И обнял жену, в глазах которой стояли слезы.
– Ты мне много изменял? – прошептала она.
На следующий день он вновь принялся за работу.
Первый же из сотрудников, сказавший: «Этот вопрос я разрешу с господином Франсуа», нанес ему удар. До сих пор обычно сам Ноэль советовал: «Рассмотрите это вместе с господином Франсуа». Но прежде эти слова ничего не значили, так как по давно заведенному порядку все материалы автоматически возвращались в кабинет Ноэля.
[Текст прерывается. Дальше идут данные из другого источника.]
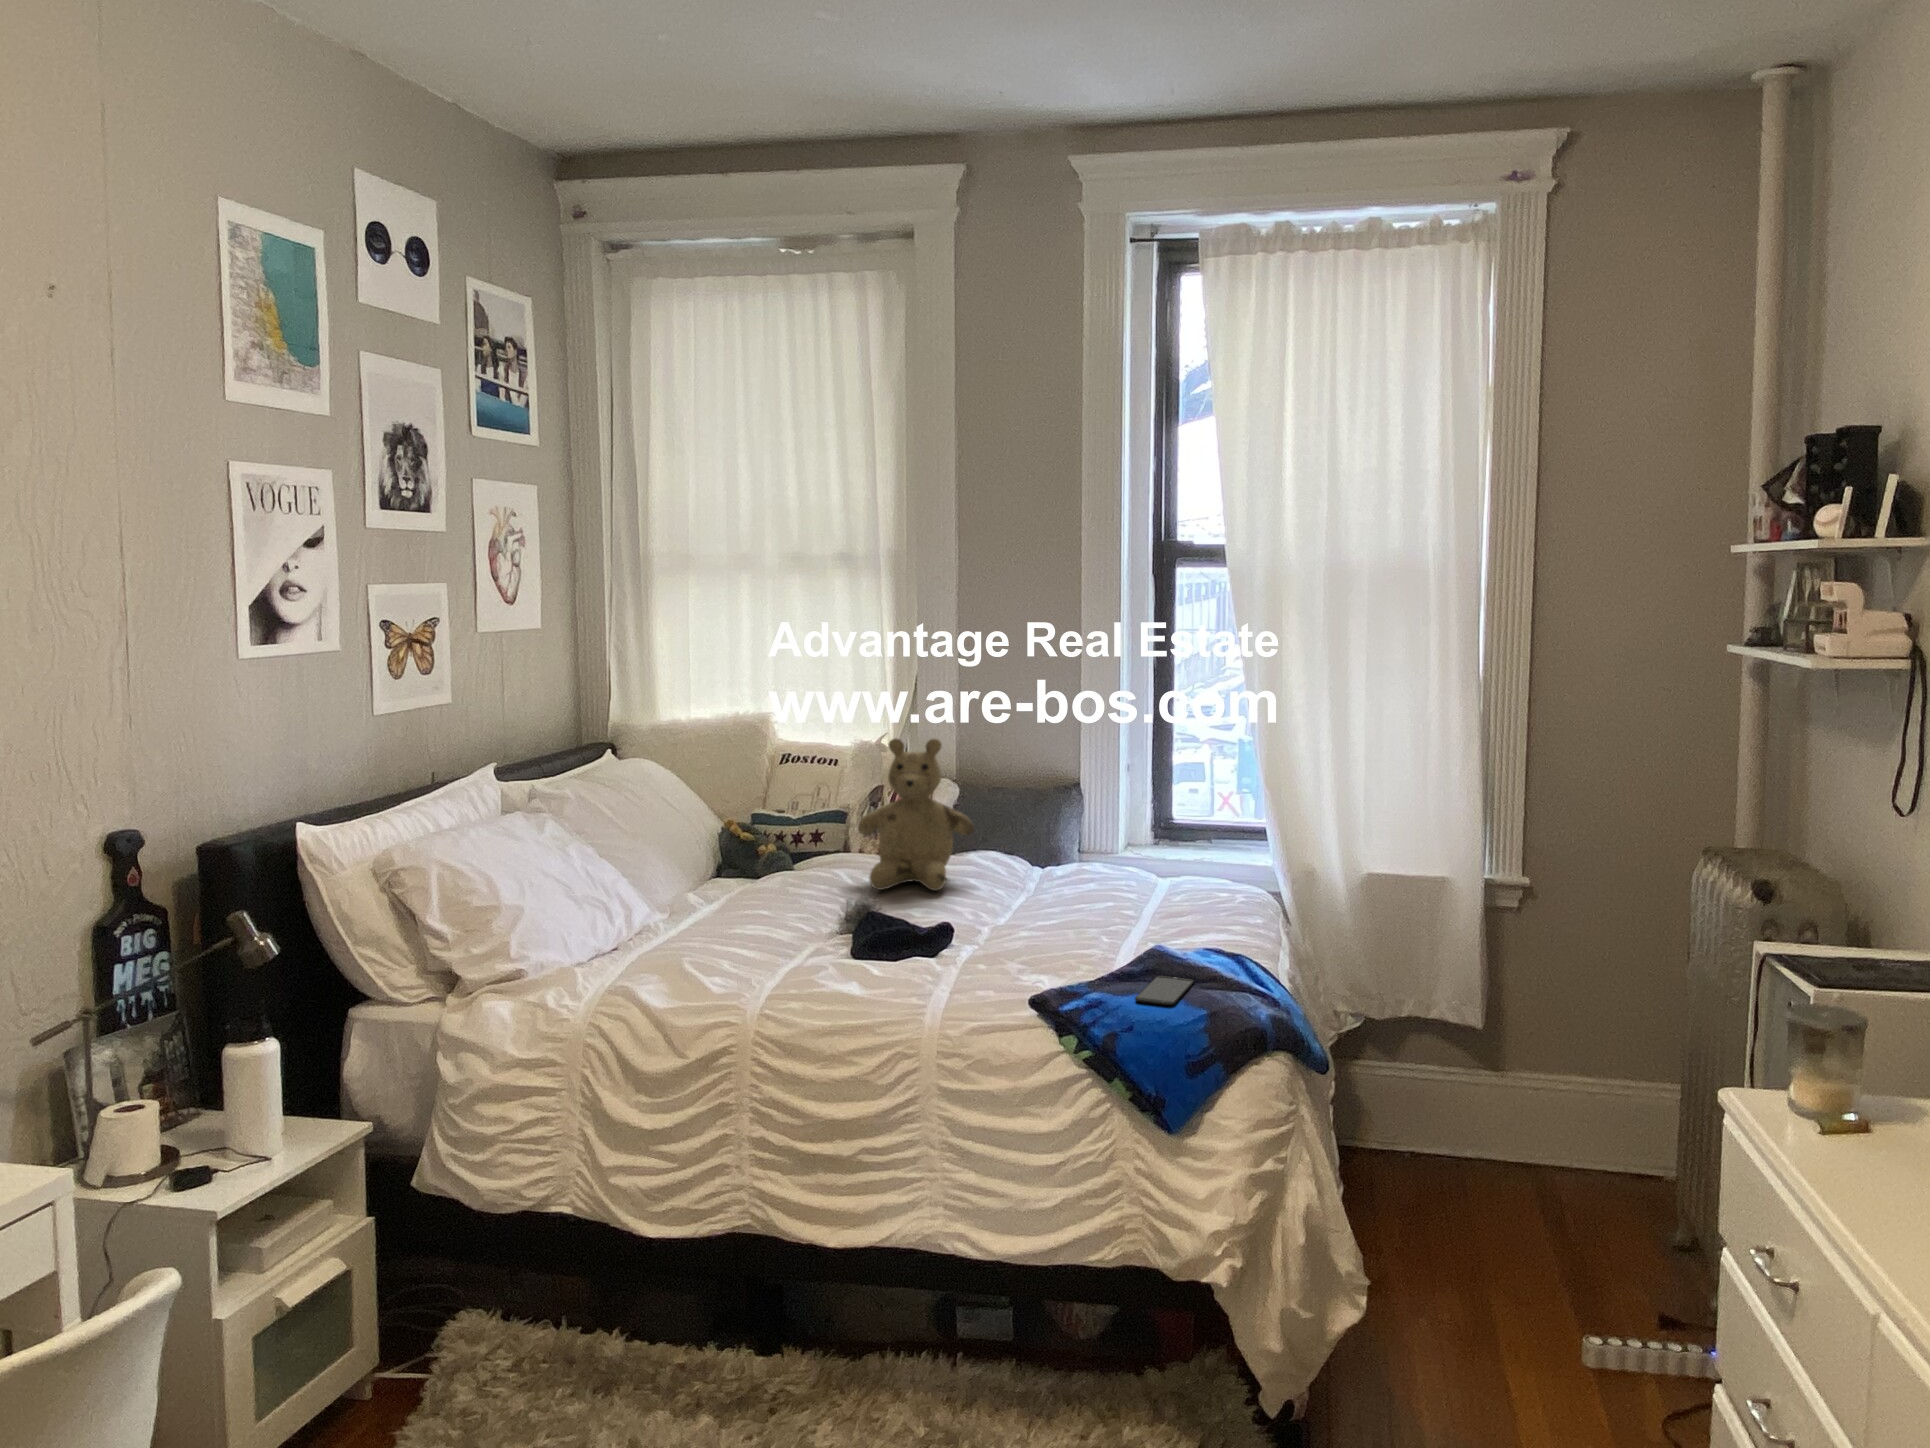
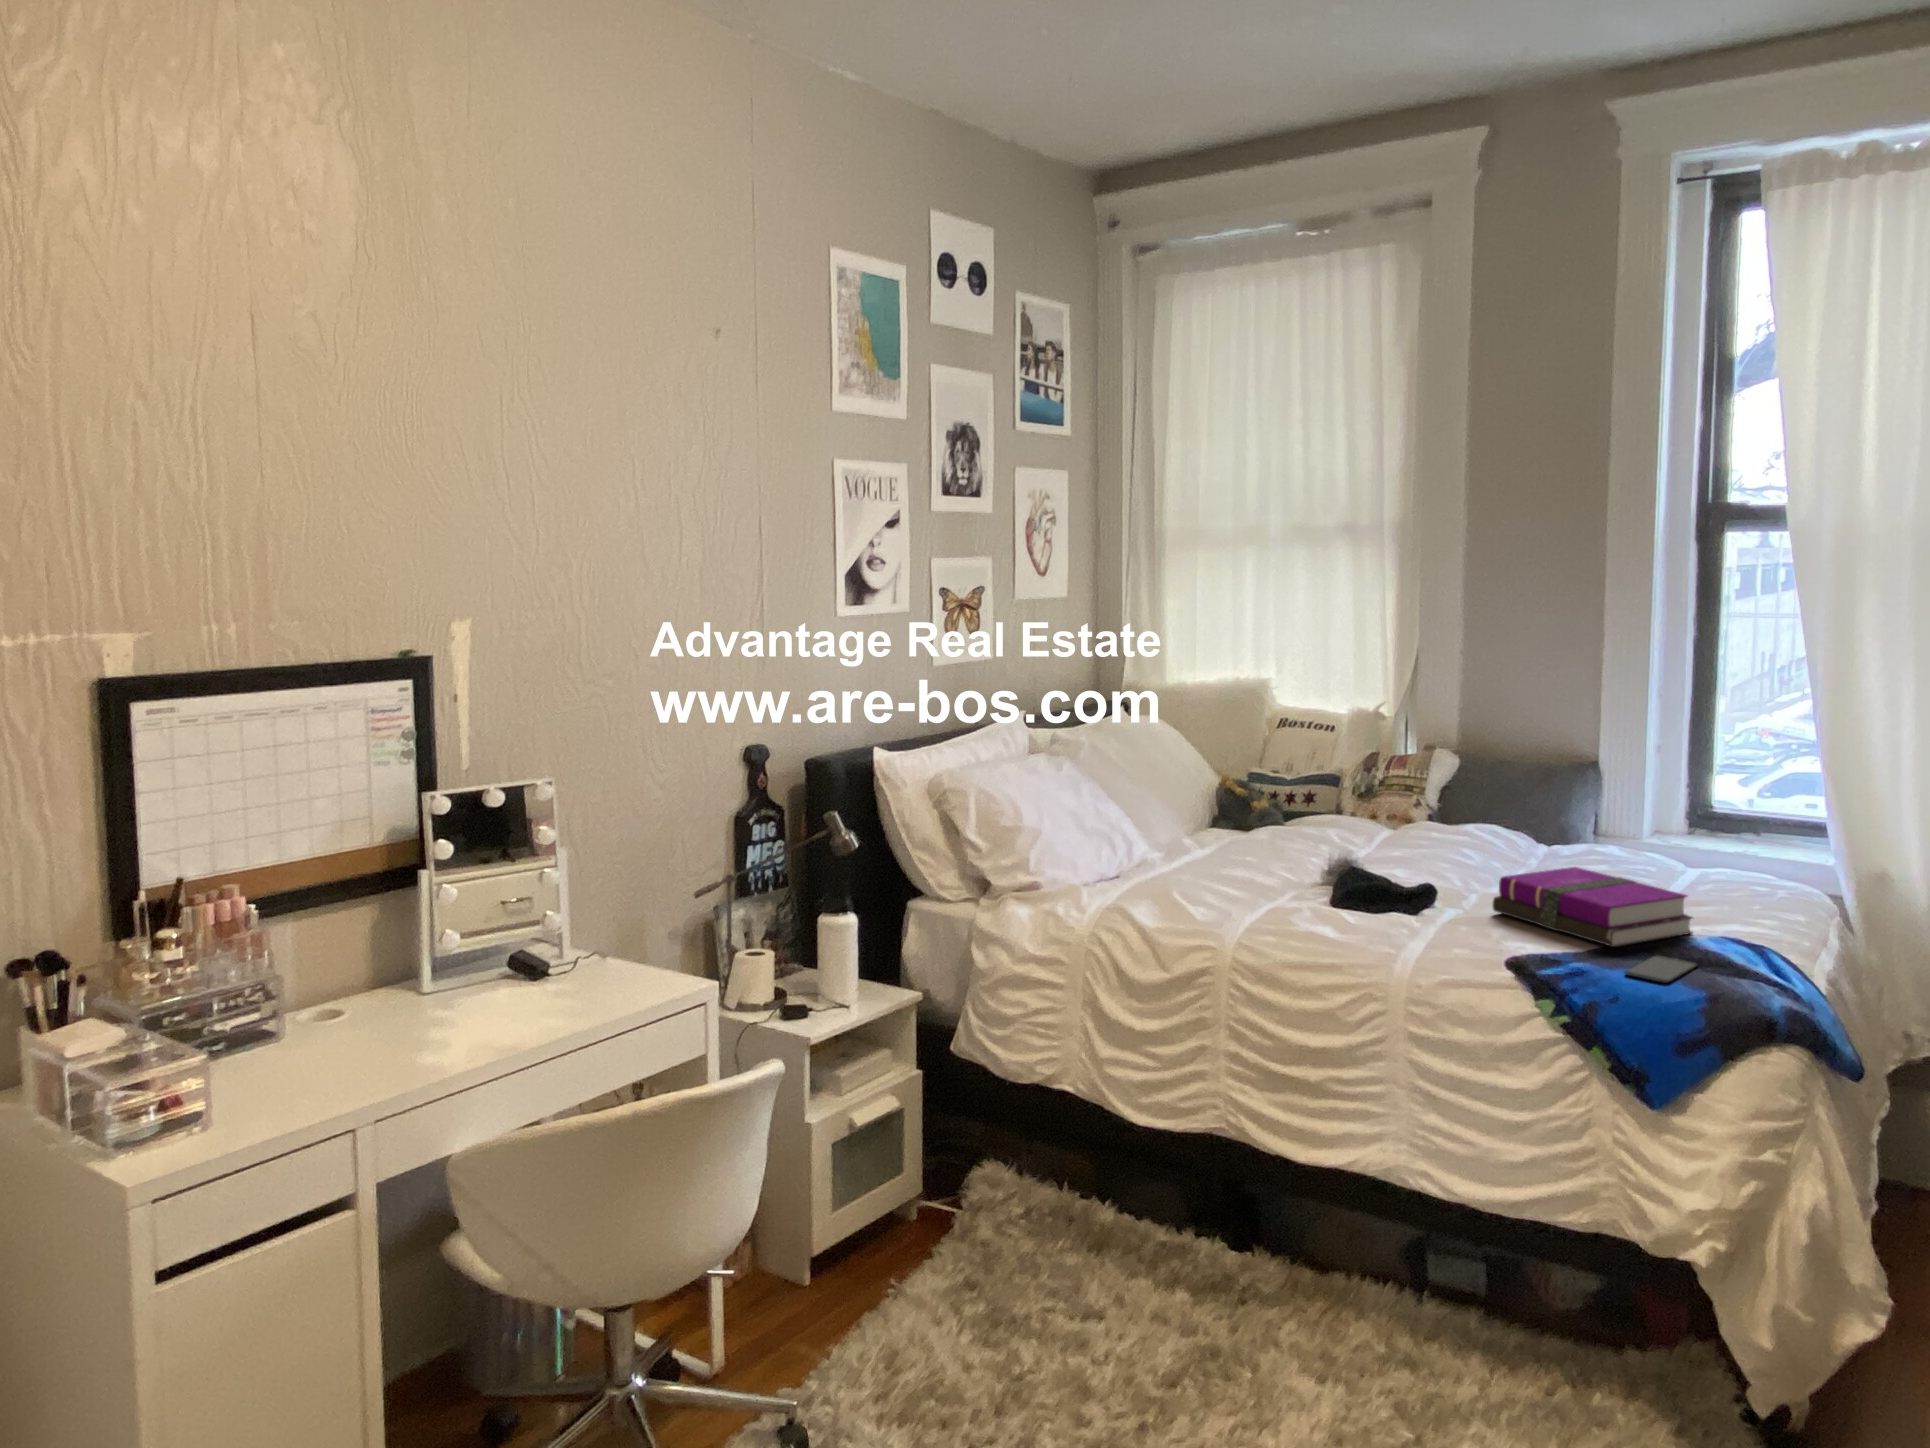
teddy bear: present [858,738,974,891] -> none [1349,705,1471,856]
notebook: none [1007,892,1183,972] -> present [1493,867,1693,947]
За эти два месяца многое изменилось. Ноэль обратил внимание, что в банке Франсуа называют «барон Шудлер-младший», а в газете сотрудники моложе тридцати пяти лет усвоили привычку, обращаясь к Франсуа, называть его «патрон».
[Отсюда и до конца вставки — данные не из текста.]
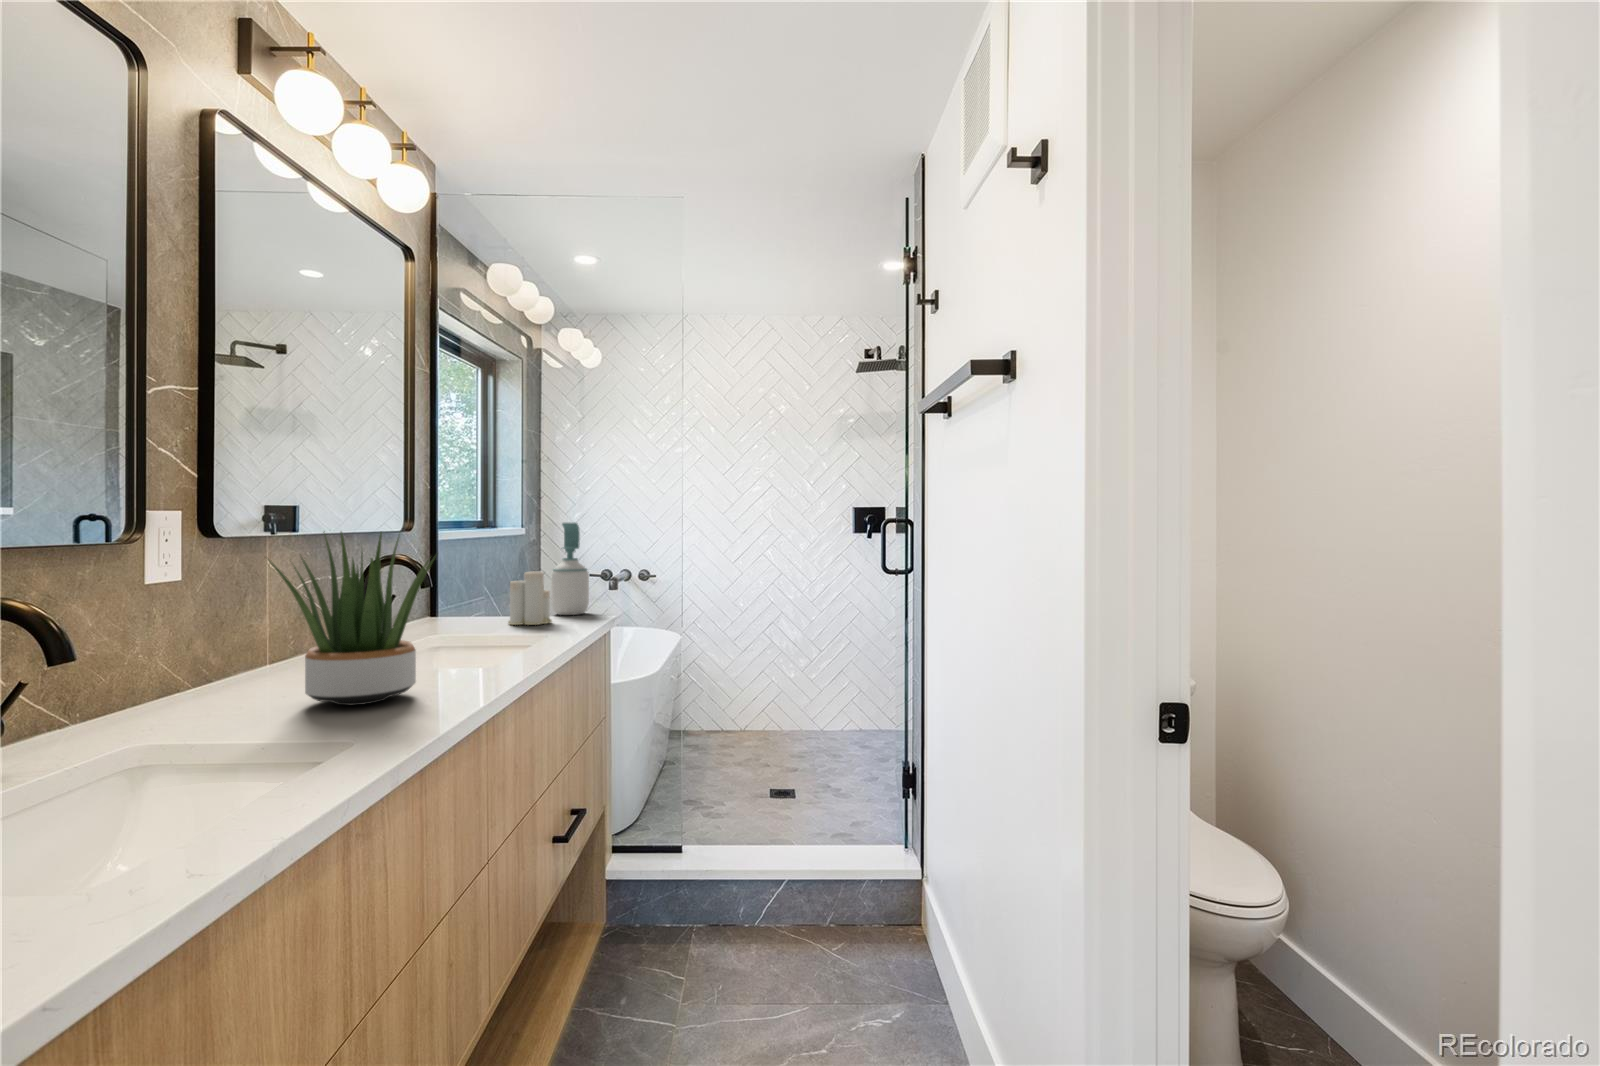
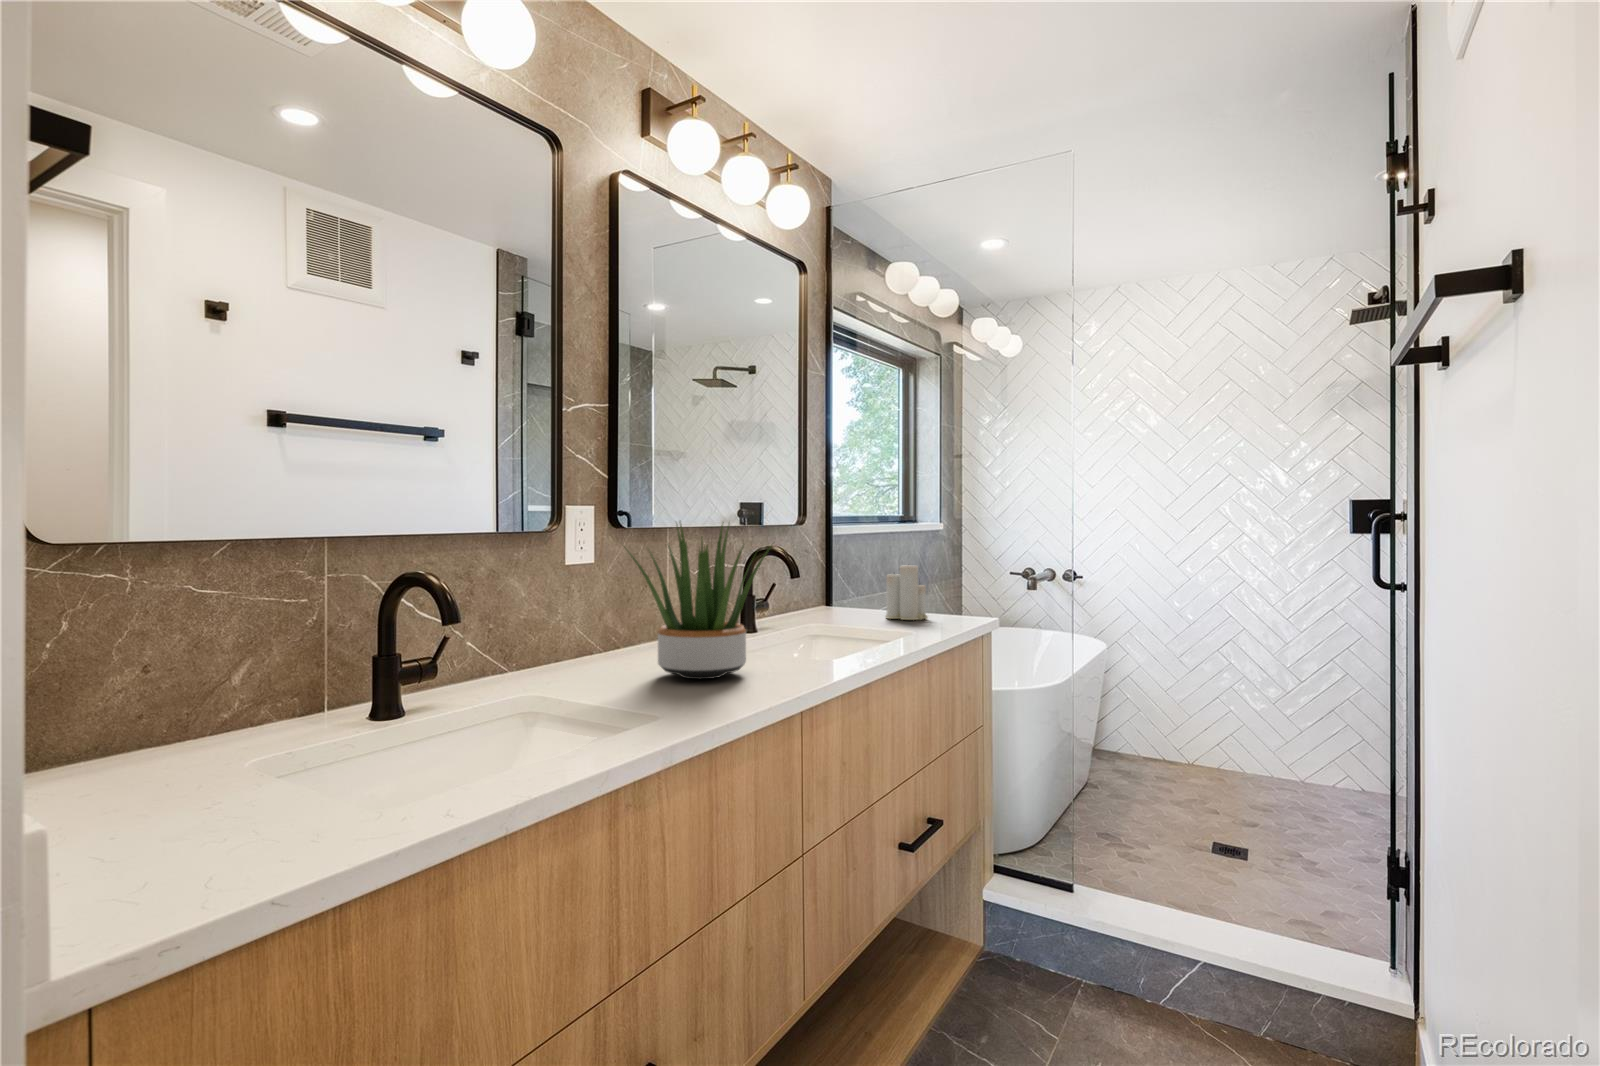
soap bottle: present [551,523,589,615] -> none [935,515,973,613]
В редакционном зале висела на стене карикатура, изображавшая Франсуа, который гасит спичку свойственным ему размашистым жестом. Ноэль Шудлер сказал:
– Это не очень удачно.
И отметил, что некоторые сотрудники как будто не согласны с его замечанием.
Положение владельца крупного частного банка и управляющего Французским банком позволяло Ноэлю Шудлеру распоряжаться газетой лишь на правах основного акционера. На деле же он выполнял функции директора, проводил в редакции ежедневно по нескольку часов, занимаясь буквально всем. Другие банкиры с некоторым презрением относились к его «увлечению» журналистикой и считали это просто блажью. Для Ноэля же газета была его детищем, его радостью, наглядным и каждодневным выражением его могущества, орудием, которое заставляло министров почтительно здороваться с ним.
За время его отсутствия розничная продажа «Эко дю матен» возросла на шестнадцать тысяч экземпляров. Франсуа стал по-иному верстать газету, изменил расположение рубрик, по-другому размещал объявления.